TASK INSTRUCTIONS –
1. Answer these questions using the text on needle safety.
(a) In what month and year was the Needlestick Safety and Prevention Act signed into law, and by whom?
(b) How many of the syringes sold annually in the United States are conventional syringes?
(c) Which three bloodborne diseases does the text name specifically?
2. Copy word for word the part of the needle safety text between "Contaminated needlestick injuries" and "more be done.", inclusive.

*** TEXT Section Begins ***

What’s the holdup?

What—or who—is standing in the way of needle safety?

The Needlestick Safety and Prevention Act (NSPA) was signed into law by President Bill Clinton in November 2000, becoming Public Law 106-430. Previously the number of needlestick injuries (NSIs) suffered annually in the United States was approximately 500,000, with about half of them occurring in hospitals. More recent data suggests that the number remains at about 380,000 per year. Although the federal law enacted 15 years ago was intended to establish a framework for significantly reducing NSIs, that hasn't happened. Why not?

More than 1.8 billion of the syringes sold annually in the United States are conventional syringes—syringes that have no safety-engineered features whatsoever!1 More than half of the sharps-related (predominantly needlestick) injuries in 2012 occurred when devices were being used that had no injury-prevention feature.2 The vast majority of the remaining needlestick accidents resulted from widespread use of ineffective manually-operated devices provided by the two largest manufacturers.

Contaminated needlestick injuries to clinicians and others can transmit bloodborne diseases to the victims—lethal and life-changing diseases such as HIV, hepatitis B, hepatitis C, and many others. The safety and lives of healthcare workers and others continue to be needlessly placed at risk. Why do we put up with it? The risks of infection to needlestick victims and the associated treatment cost to employers and insurers dictate that more be done.

*** TEXT Section Ends ***
*** EXTRACTED RECORDS Section Begins ***

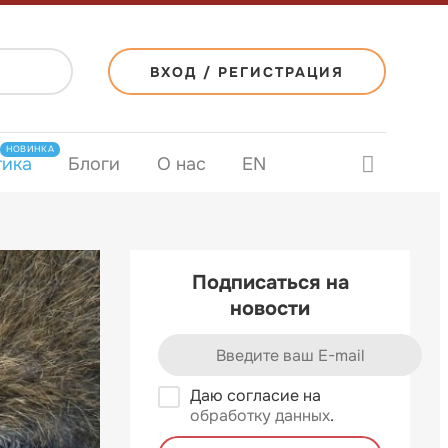
ВХОД / РЕГИСТРАЦИЯ
НОВИНКА
тика
Блоги
О нас
EN
Подписаться на
новости
Даю согласие на
обработку данных
.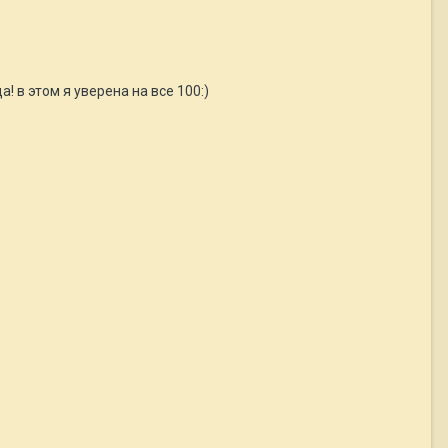
! в этом я уверена на все 100:)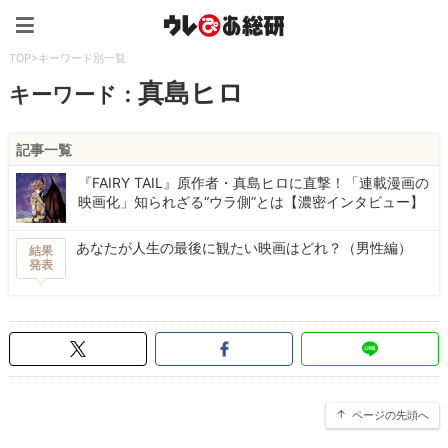
ウレぴあ総研（うれぴあ）
TOP
>
キーワード別一覧
真島ヒロ
キーワード：
記事一覧
『FAIRY TAIL』原作者・真島ヒロに直撃！「連載漫画の
映画化」知られざる“ウラ側”とは【濃密インタビュー】
あなたが人生の最後に観たい映画はどれ？（男性編）
結果
発表
ページの先頭へ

*** EXTRACTED RECORDS Section Ends ***

RESULTS FOR THE EXERCISE –
1.
(a) November 2000, by President Bill Clinton.
(b) More than 1.8 billion.
(c) HIV, hepatitis B, and hepatitis C.

2.
Contaminated needlestick injuries to clinicians and others can transmit bloodborne diseases to the victims—lethal and life-changing diseases such as HIV, hepatitis B, hepatitis C, and many others. The safety and lives of healthcare workers and others continue to be needlessly placed at risk. Why do we put up with it? The risks of infection to needlestick victims and the associated treatment cost to employers and insurers dictate that more be done.